Having the show spread across two adjacent hotels – the Atrium and the Hilton – takes some of the sting out of moving between rooms and floors; there didn’t seem to be too much elevator queue tension at the Hilton (unlike RMAF!). The dividing driveway plays host to a couple of food trucks and some pretty girls hawking solar powered USB charging devices. Moving between hotels affords attendees a reminder that the California sunshine is lovely and that there IS life beyond hi-fi…even if that life is a fancy car belting out that Eagles song.

An all Heed setup (+ Funk Firm turntable) rules one of two Profundo Audio rooms. I’m here to meet one of the Huszti brothers, Alpar. He’s the marketing side of the Heed operation and is here all the way from Hungary to play host. On show, the Enigma imaging wizards driven by an all Heed electronic show. Four monos, two to bi-amp each speaker. I call it madness. Alpar reckons if you can do it, why not actually do it?! Fair enough. I reckon Heed need to make a bigger noise about their white casework recently imagined and then executed for their new UK distribution operation. Apparently things are going gangbusters for Heed in the old country. But it’s not their strongest market – it comes it a number 2. Number 1? France. Zut Alors!

Gary Gesellchen and Rick Kernen head up Vanatoo and tell me they’ve spent the last five years developing the Transparent One powered standmounts. Some folks might see desktop/computer speakers. I see a neat solution for smaller living spaces – get those babies on stands.
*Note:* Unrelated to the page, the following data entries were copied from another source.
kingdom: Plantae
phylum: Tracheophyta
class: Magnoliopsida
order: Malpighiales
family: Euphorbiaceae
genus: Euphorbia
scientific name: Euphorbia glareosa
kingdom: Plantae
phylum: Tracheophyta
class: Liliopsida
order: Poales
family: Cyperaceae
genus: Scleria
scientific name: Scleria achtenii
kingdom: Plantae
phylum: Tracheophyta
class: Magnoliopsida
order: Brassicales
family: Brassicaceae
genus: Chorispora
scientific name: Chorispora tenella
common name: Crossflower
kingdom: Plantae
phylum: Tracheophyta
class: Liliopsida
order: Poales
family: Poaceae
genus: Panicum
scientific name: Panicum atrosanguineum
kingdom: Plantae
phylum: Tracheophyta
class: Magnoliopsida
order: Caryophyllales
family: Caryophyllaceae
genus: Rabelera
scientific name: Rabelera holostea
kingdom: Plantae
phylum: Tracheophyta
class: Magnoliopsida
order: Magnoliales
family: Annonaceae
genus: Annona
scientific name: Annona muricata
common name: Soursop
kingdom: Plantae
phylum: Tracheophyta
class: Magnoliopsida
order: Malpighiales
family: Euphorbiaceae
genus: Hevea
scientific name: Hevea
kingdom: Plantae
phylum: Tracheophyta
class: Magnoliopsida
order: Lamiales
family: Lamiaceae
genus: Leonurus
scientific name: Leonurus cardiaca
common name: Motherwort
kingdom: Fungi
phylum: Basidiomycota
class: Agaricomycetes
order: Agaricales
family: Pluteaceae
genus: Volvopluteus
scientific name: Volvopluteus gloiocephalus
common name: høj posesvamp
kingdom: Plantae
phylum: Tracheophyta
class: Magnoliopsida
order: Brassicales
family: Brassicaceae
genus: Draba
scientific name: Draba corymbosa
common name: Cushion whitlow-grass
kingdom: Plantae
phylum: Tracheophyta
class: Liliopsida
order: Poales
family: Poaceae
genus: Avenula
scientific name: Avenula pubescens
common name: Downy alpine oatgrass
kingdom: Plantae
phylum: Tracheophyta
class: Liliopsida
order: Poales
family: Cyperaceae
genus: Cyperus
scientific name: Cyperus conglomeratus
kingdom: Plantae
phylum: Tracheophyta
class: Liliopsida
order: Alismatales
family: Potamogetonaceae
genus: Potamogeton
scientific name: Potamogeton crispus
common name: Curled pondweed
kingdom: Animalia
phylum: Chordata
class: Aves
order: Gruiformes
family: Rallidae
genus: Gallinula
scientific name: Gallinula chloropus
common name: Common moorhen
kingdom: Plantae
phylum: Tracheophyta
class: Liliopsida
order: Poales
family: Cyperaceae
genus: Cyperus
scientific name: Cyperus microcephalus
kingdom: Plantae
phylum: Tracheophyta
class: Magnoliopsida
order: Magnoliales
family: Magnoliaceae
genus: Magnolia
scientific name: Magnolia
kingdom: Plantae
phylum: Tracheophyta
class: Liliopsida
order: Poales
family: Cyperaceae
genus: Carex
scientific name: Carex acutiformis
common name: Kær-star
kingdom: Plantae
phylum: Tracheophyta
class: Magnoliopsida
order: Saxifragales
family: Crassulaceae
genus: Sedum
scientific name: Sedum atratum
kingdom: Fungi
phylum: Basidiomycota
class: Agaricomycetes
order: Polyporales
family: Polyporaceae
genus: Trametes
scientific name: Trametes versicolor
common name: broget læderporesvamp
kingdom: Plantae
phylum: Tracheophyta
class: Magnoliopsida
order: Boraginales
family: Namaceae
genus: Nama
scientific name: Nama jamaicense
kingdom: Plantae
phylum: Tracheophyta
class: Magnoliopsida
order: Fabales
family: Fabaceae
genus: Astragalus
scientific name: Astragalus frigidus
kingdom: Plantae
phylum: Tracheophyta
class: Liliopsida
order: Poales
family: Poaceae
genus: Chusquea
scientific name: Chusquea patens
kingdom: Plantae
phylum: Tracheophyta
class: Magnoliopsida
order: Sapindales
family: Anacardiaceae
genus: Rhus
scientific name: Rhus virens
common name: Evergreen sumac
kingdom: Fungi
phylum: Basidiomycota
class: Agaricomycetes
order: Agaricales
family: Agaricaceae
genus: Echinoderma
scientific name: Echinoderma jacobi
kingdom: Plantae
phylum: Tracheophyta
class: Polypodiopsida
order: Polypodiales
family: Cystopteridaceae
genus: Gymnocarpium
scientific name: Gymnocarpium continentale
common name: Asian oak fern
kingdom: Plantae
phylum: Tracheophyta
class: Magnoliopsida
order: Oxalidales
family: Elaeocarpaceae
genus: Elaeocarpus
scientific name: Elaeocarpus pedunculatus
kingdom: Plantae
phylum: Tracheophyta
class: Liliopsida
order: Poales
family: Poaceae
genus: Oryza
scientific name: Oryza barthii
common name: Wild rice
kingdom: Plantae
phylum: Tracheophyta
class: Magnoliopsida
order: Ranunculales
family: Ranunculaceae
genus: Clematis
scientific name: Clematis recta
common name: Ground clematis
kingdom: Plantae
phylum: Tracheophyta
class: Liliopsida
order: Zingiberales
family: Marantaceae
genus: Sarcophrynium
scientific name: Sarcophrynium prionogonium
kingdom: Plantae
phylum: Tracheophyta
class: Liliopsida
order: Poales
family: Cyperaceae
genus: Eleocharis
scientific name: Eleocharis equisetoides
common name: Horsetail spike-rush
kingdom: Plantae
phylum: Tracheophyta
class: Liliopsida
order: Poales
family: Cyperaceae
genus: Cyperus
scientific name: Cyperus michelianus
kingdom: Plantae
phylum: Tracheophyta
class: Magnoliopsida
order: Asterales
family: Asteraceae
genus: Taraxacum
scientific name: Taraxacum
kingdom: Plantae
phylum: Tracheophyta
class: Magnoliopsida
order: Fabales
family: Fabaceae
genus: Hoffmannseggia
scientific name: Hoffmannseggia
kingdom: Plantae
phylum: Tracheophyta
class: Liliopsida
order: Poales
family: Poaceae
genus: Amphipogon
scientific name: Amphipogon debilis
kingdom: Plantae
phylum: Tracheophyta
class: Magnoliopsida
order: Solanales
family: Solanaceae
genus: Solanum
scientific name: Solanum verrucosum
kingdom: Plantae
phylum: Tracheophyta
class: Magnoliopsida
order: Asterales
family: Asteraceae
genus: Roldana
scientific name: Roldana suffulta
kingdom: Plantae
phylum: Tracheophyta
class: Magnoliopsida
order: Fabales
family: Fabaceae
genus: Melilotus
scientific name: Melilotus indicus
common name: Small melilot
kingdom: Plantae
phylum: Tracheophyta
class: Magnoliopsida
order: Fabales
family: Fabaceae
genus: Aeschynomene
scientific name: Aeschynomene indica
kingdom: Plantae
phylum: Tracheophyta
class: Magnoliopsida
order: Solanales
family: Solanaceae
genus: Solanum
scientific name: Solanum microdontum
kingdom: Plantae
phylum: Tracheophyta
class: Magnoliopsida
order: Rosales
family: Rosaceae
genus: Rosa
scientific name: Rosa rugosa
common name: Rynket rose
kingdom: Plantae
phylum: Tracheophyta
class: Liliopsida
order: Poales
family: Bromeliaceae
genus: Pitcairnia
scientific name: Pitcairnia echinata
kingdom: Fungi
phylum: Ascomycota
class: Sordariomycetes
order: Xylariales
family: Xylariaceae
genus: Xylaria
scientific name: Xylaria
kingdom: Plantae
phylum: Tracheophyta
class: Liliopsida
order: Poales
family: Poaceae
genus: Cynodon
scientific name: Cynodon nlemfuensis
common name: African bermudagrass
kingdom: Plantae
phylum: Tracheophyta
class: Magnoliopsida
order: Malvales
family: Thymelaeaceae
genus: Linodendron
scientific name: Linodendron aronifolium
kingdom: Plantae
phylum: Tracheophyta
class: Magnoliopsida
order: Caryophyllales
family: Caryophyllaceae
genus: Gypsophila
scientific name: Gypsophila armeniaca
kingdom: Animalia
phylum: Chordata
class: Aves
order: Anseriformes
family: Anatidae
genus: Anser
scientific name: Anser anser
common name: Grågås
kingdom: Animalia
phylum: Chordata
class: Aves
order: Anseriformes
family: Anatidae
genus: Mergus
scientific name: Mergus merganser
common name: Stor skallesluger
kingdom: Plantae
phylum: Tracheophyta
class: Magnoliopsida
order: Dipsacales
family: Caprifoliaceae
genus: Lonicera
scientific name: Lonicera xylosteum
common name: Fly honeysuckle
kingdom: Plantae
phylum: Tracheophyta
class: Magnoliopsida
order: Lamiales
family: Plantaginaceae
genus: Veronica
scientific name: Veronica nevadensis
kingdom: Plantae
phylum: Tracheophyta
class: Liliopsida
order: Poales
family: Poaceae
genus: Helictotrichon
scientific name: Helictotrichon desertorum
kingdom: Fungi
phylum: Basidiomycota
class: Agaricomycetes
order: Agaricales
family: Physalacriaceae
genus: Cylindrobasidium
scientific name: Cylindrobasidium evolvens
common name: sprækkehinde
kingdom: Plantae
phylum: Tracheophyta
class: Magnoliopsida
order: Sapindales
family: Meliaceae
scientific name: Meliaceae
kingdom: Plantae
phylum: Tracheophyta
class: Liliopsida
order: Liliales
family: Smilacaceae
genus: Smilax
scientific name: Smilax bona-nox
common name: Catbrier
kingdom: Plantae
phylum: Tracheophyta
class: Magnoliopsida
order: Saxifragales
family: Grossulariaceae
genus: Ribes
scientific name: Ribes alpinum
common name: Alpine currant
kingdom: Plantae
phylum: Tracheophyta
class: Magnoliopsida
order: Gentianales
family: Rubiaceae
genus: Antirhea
And that’s exactly what’s happened in their Atrium demo room.
When I eventually give up this gig as a member of the press, I doubt I’ll want the latest, greatest, baddest of systems. I’ll want something super-simple: probably standmounts with as few wires as possible. These guys from Vanatoo have me covered. The Transparent One are clever-clever powered speakers. One speaker runs active and feeds the other (passive) box. There are several digital inputs – the optical fed from an Apple Airport Express keeps things minimal – a 1/8” jack for an analogue source too. As the name suggest, the sound is transparent and honest. Bass goes real low but there’s an auto-sensing subwoofer output if you need more. Sounstaging goes real deep. Not for Spendor or Audio Note idealists, but a solution for newcomers or pragmatists. US$499. Ridiculously solid bargain.

Pretty much everyone comes to the KEF space to wrap their gills ‘round the LS50 standmounts. I’ve only heard them at shows like this and every damn time they sound superb. Every man and his dog has already reviewed them (so I won’t be). Go here, here, here and here. They’ve been an enormous success for KEF and production is likely to continue indefinitely with the “50th anniversary model” quietly slipping away from the front baffle.
The LS50 presentation dances a crooked line between chaotic and slick. These guys know how to work a room and truly engage with attendees. The KEF show is helmed by brand manager Johan Coorg, a right proper Brightonian. He enunciates his words meticulously and dreads punters bringing Norah Jones’ music (and the like) into his demo space. It took me a second visit to dodge such typical audiophile fare. Second time around and we are treated to a spoken word piece about boiled cabbage (yes, seriously), Prince and some ska. A room for fun and banter.
On static display against the real wall are the X300A desktop/computer speakers. Each speaker is actively driven and each speaker contains a 24/96 USB DAC. US$799. The nearest rivals to the Vanatoos in my book. Outstandmountstanding.
The Anthony Gallo Acoustics room knocked me off my perch. I entered thinking lifestyle. I left feeling stunned. Even via the horror-show of “Steve Don’t Go” one could discern a clean/present midrange coupled to a solid low frequency grounding. Absolutely no sense of anything missing. The Micro SE with micro stands + TR3 sub totals to $1875. It wins on looks and it wins on price. If I were going to make any glib comment about Wife Acceptance Factor, it’d be here. The lesson learnt: a high-end sound can be had from something that’s been styled for modern living spaces.

Gary Alpern (right) doesn’t dig his new Metrum Hex…yet. “It sounds broken!” he opines. Fair enough. Not everyone likes everything. It could well be that the Human Audio digital products fronting his demo system are better. Anyway, I’d come to have a quick butchers at the widely/loudly touted Super Sterling 120 (US$4175), the “world’s first single-ended KT120 amplifier” recently birthed by Audion – 25 wpc of pure class A. As mentioned in Part 1 of this coverage, it’s pretty much impossible to judge anything but the system-in-the-room-as-a-whole at hi-fi shows so I’m unable/unwilling to comment on how awesome the beefy new Audion sounds. However, as soon as I spied the DEQX Mate processor (US$4500), Alpern executed a cute demo as to its effectiveness with soundstage focus and overall clarity. DEQX’s US sales manager P.J. Zornosa (left) witnessed my amazement. Thirty seconds was all it took to make me want to own one. Crikey!